Maternal Abjection: Motherhood, Sacrifice, and the Lives of the Saints

Mercredi 3 février 2021, à 12h00

In the lives of holy mothers, from Perpetua to Paula to Ivetta of Huy to Birgitta of Sweden, the renunciation of children plays a key role in the construction of female sanctity. While in some cases the hagiographer gives but passing reference to the holy woman’s decision to relinquish her children in favor of religious life, in other cases the renunciation of children carries significant narrative weight as evidence of the heroic virtue required of the saints. In this paper, I draw on The Passion of Perpetua and Felicity, Jerome’s letter of Eustochium, Guibert of Nogent’s Monodies, and the lives of St. Margaret of Cortona and St. Birgitta of Sweden, as well as the latter’s own Revelations, to argue that in the writings about and by holy mothers, the renunciation of children submits to the hagiographic mandate of imitatio Christi—variously modulated according to historical context, but always modeled on the paradigmatic heroism Christ’s own sacrifice. Whether illustrative of the holy woman’s laudable virility, unconditional love for God, admirable faith, or commitment to the ideal of evangelical poverty, the renunciation of children within the context of hagiographic narrative operates as a proxy for the painful renunciation of self in the image of the crucified Christ.

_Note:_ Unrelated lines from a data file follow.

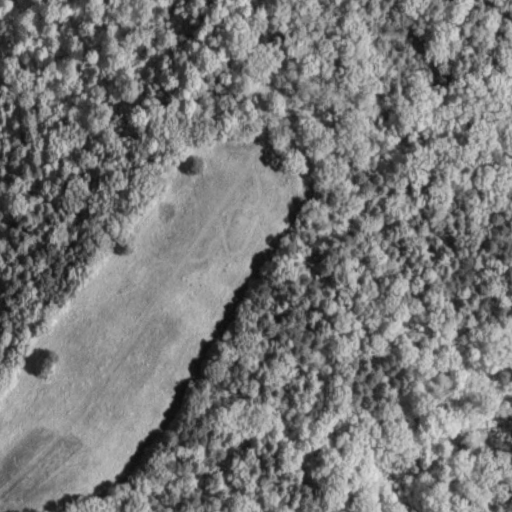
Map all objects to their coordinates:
crop: (147, 320)
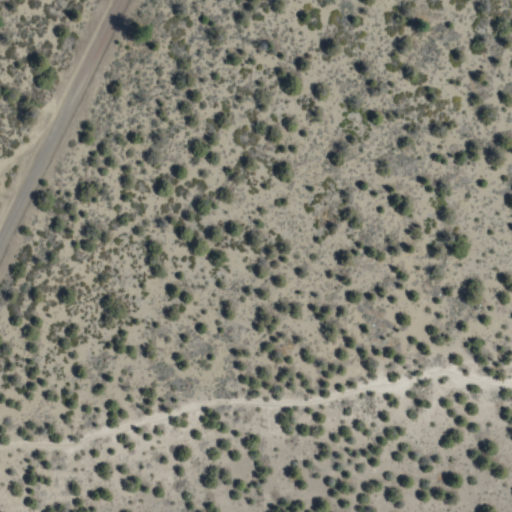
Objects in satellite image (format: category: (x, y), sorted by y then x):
road: (57, 113)
road: (256, 401)
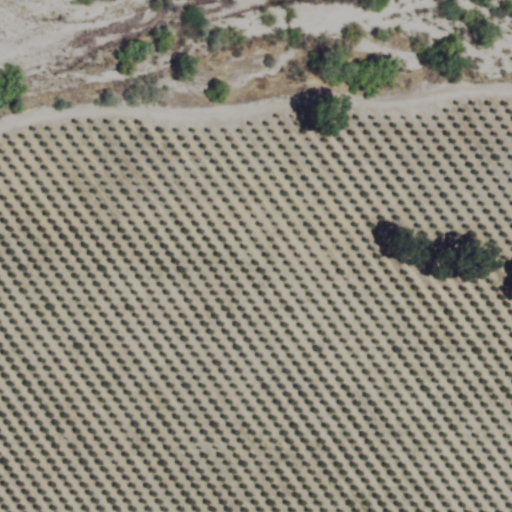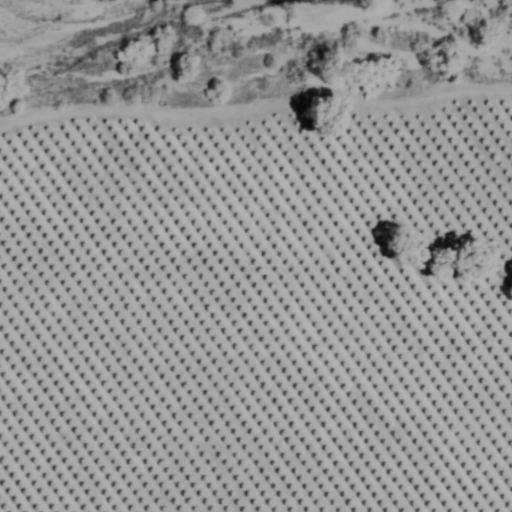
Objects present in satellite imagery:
crop: (257, 312)
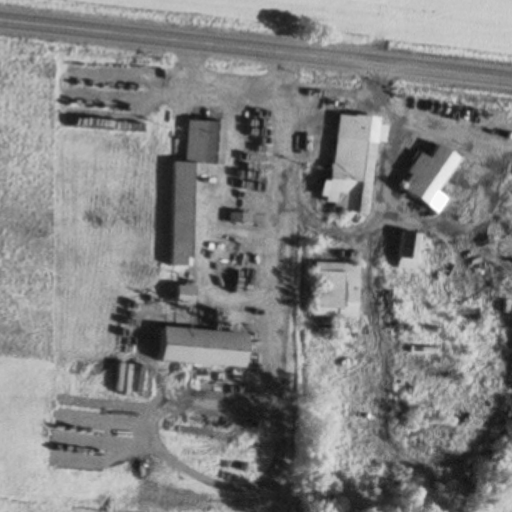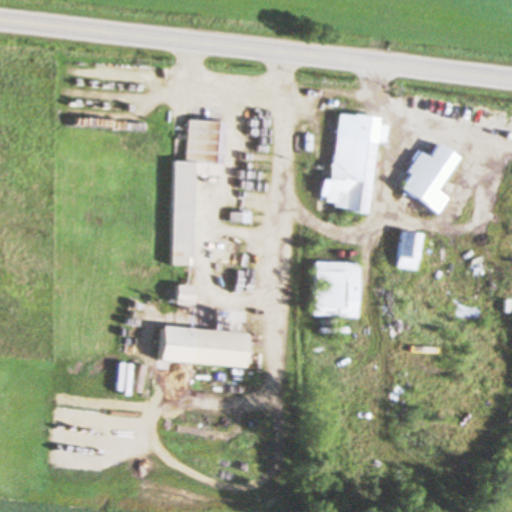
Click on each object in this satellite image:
road: (256, 41)
building: (347, 164)
building: (421, 174)
building: (187, 180)
building: (467, 201)
building: (382, 242)
building: (402, 251)
building: (330, 290)
building: (179, 296)
building: (197, 348)
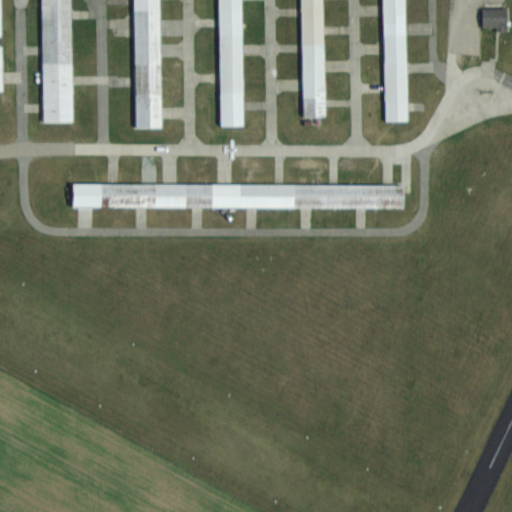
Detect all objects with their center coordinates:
parking lot: (471, 16)
building: (491, 17)
building: (492, 18)
road: (461, 28)
building: (1, 48)
building: (314, 57)
building: (311, 58)
building: (0, 60)
building: (56, 60)
building: (394, 60)
building: (396, 60)
building: (58, 61)
building: (229, 62)
building: (232, 62)
building: (146, 63)
building: (148, 63)
airport taxiway: (276, 149)
building: (236, 194)
building: (239, 196)
airport: (256, 256)
airport runway: (187, 411)
airport runway: (488, 462)
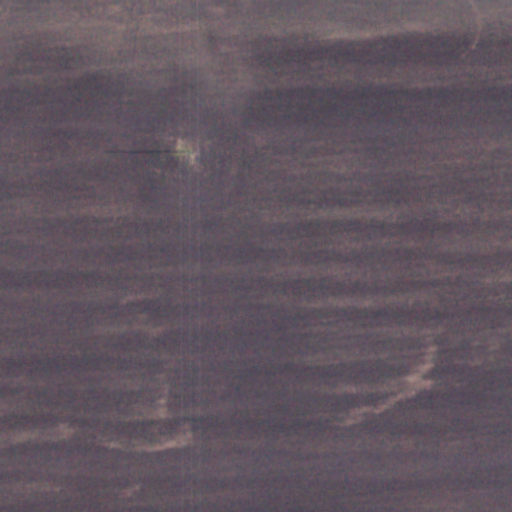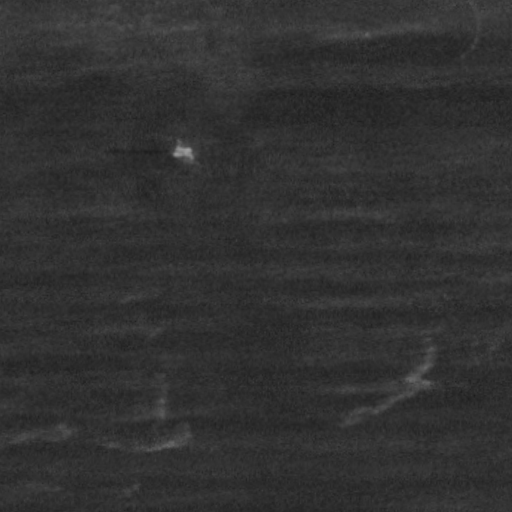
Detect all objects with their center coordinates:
power tower: (176, 150)
crop: (256, 255)
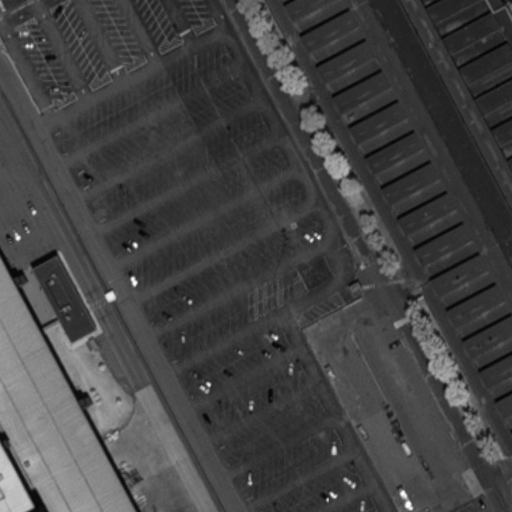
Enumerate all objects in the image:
road: (220, 13)
road: (180, 23)
road: (141, 32)
road: (101, 41)
road: (62, 50)
road: (26, 71)
road: (131, 79)
road: (149, 114)
building: (501, 126)
road: (168, 149)
building: (428, 155)
building: (424, 160)
road: (185, 183)
road: (19, 198)
road: (203, 216)
parking lot: (25, 220)
parking lot: (207, 229)
road: (31, 240)
road: (221, 251)
road: (364, 257)
road: (337, 282)
road: (119, 286)
road: (240, 288)
building: (63, 297)
building: (64, 299)
road: (104, 314)
road: (222, 344)
road: (241, 379)
road: (259, 411)
road: (378, 418)
building: (45, 425)
building: (45, 426)
road: (278, 447)
road: (296, 481)
road: (344, 498)
road: (484, 511)
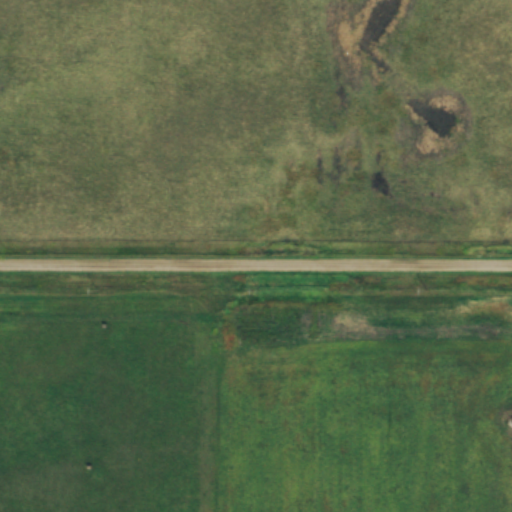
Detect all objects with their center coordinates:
road: (256, 266)
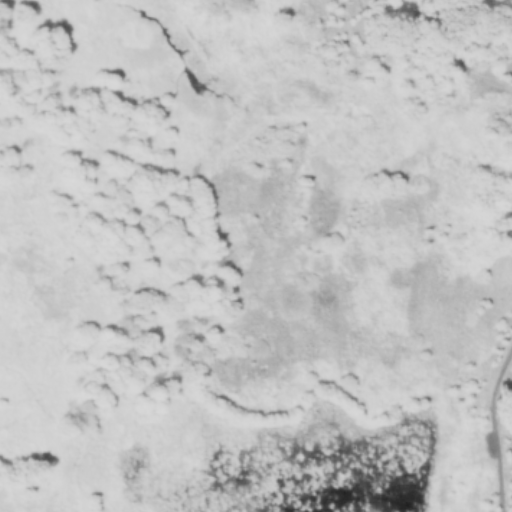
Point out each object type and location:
road: (430, 51)
road: (494, 428)
road: (505, 468)
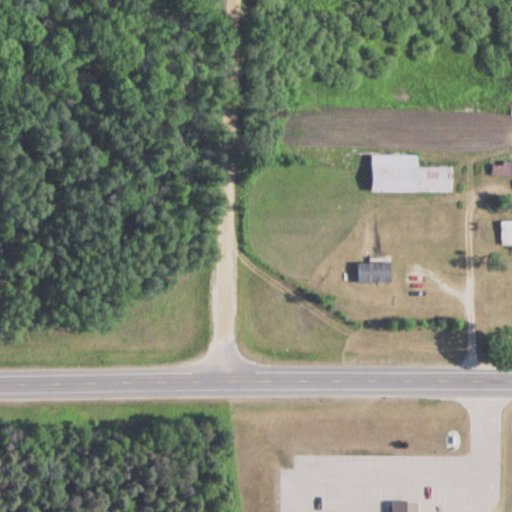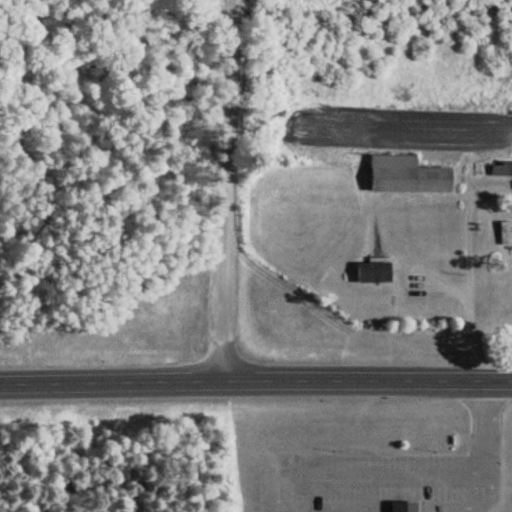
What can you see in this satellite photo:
building: (499, 167)
building: (404, 174)
road: (224, 190)
building: (503, 231)
building: (370, 271)
road: (255, 380)
building: (402, 506)
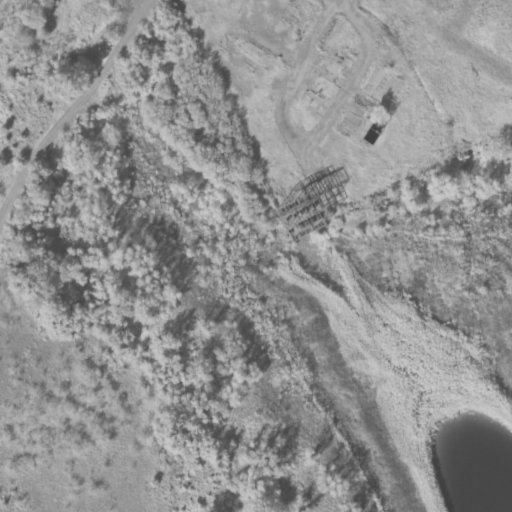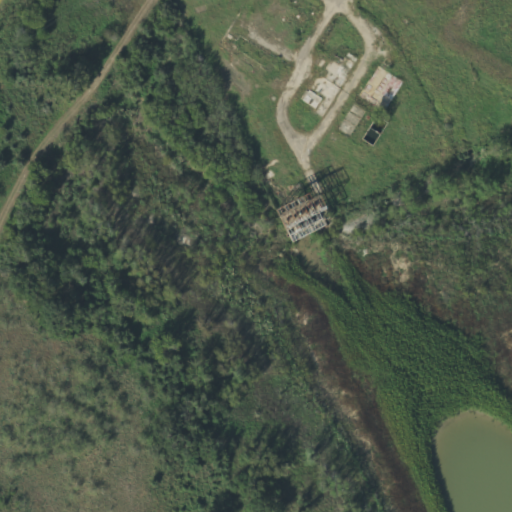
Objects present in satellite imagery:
water tower: (301, 17)
road: (295, 76)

Conférence donnée en anglais.

Prof. Mary Dunn, Saint Louis University (Missouri)

Mary Dunn est historienne du catholicisme et professeure associées à St. Louis University. Elle a publié de nombreuses contributions sur le catholicisme aux 17ème et 18ème siècles au Canada français. Ses ouvrages comprennent les titres suivants : From Mother to Son: the Selected Letters of Marie de l’Incarnation to Claude Martin (2014); The Cruelest of All Mothers: Marie de l’Incarnation, Motherhood, and Christian Tradition (2016); Intimacies: Intersubjectivity and the Formation of the Religious Subject in the Modern Christian West (coédité avec Brenna Moore, à paraître à Indiana University Press); ainsi que Where Paralytics Walk and the Blind See: Narratives of Sickness and Disability in Early Modern French Canada (en cours).